§ **DATA IN THIS EXERCISE**
++++++++++

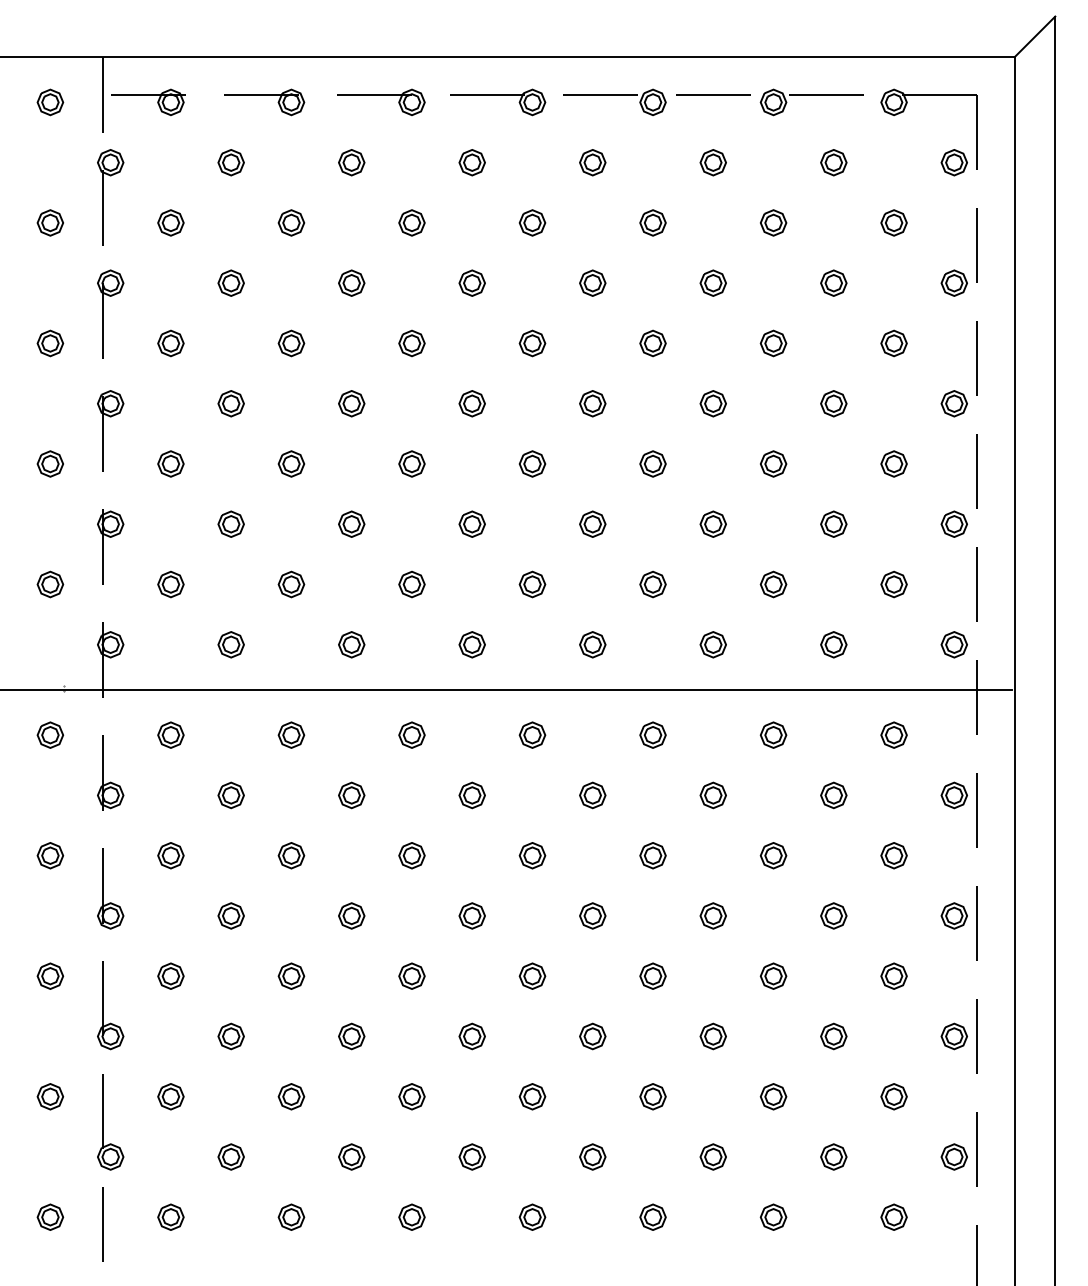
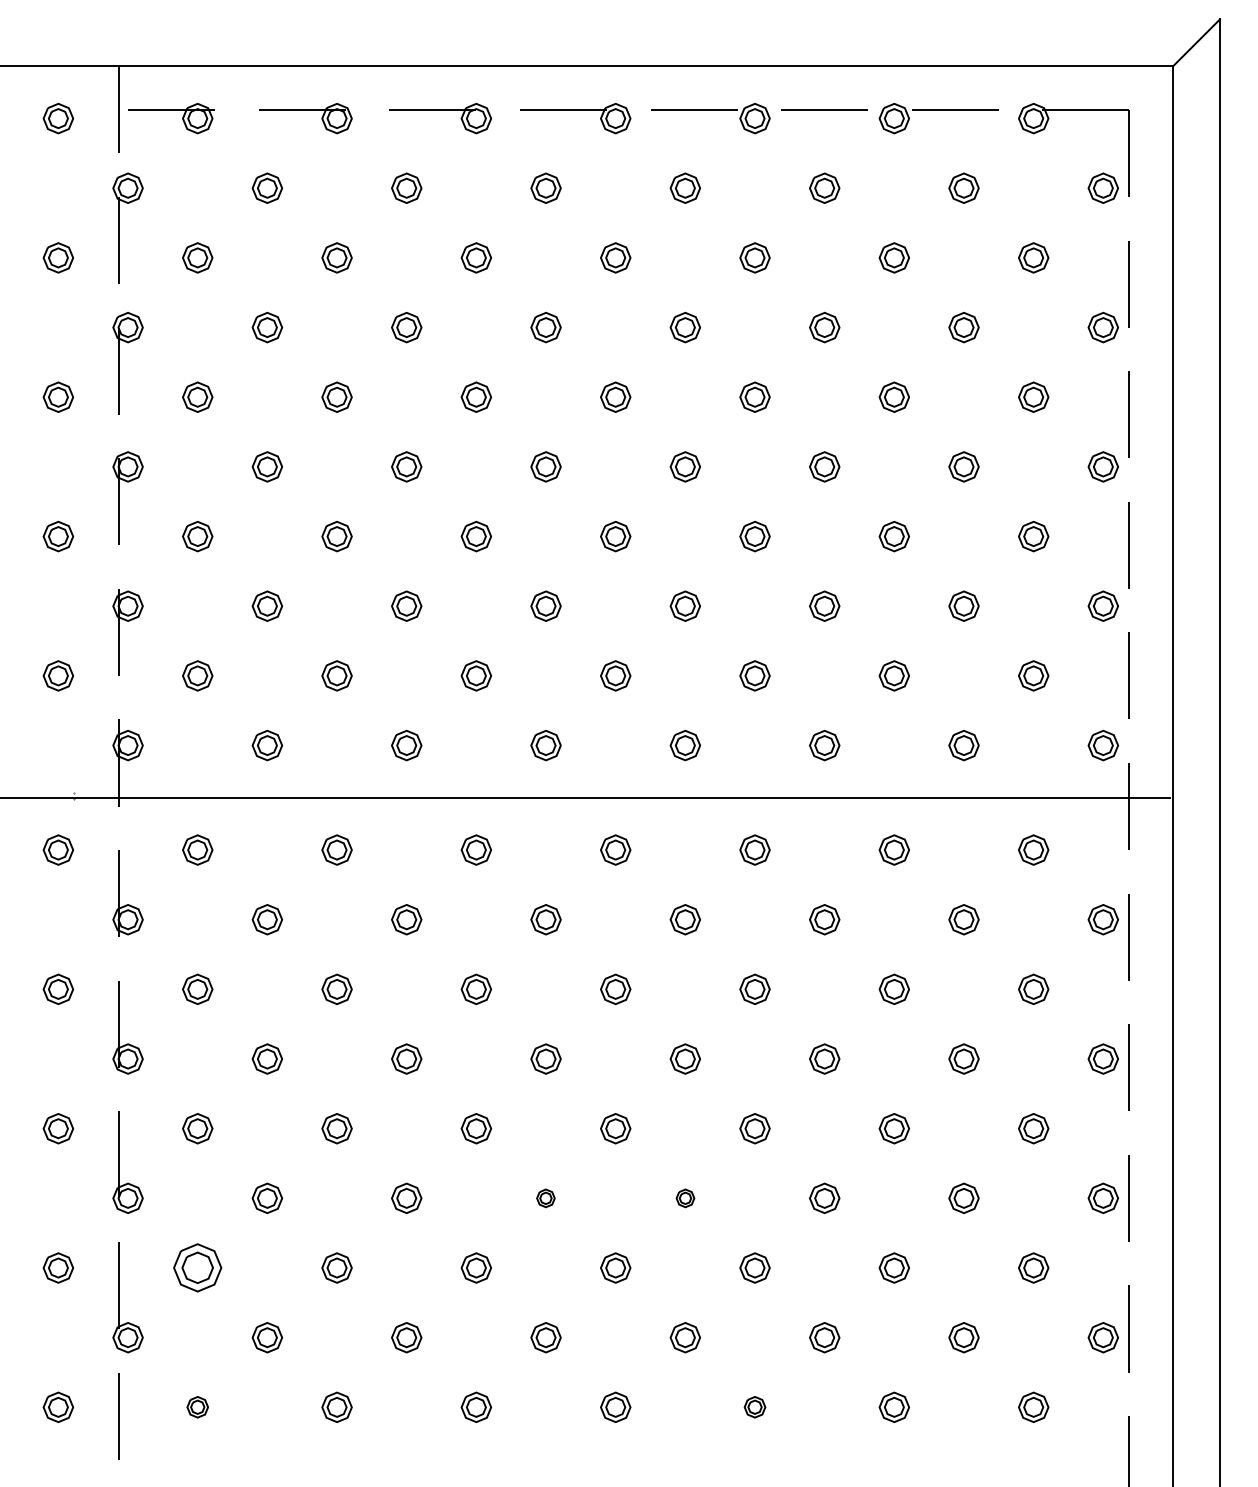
part: (471, 1036) -> (545, 1198), size x0.6
part: (592, 1036) -> (685, 1198), size x0.6
part: (170, 1096) -> (197, 1267), size x1.6
part: (170, 1216) -> (197, 1406), size x0.7
part: (652, 1216) -> (754, 1406), size x0.7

++++++++++

§ **TASK STATEMENT**
What are the lines from the one containing "part: (170, 1096) -> (197, 1267), size x1.6" to the end of the material above? Return them exactly, and only them.

§ **RESPONSE TO THIS EXERCISE**
part: (170, 1096) -> (197, 1267), size x1.6
part: (170, 1216) -> (197, 1406), size x0.7
part: (652, 1216) -> (754, 1406), size x0.7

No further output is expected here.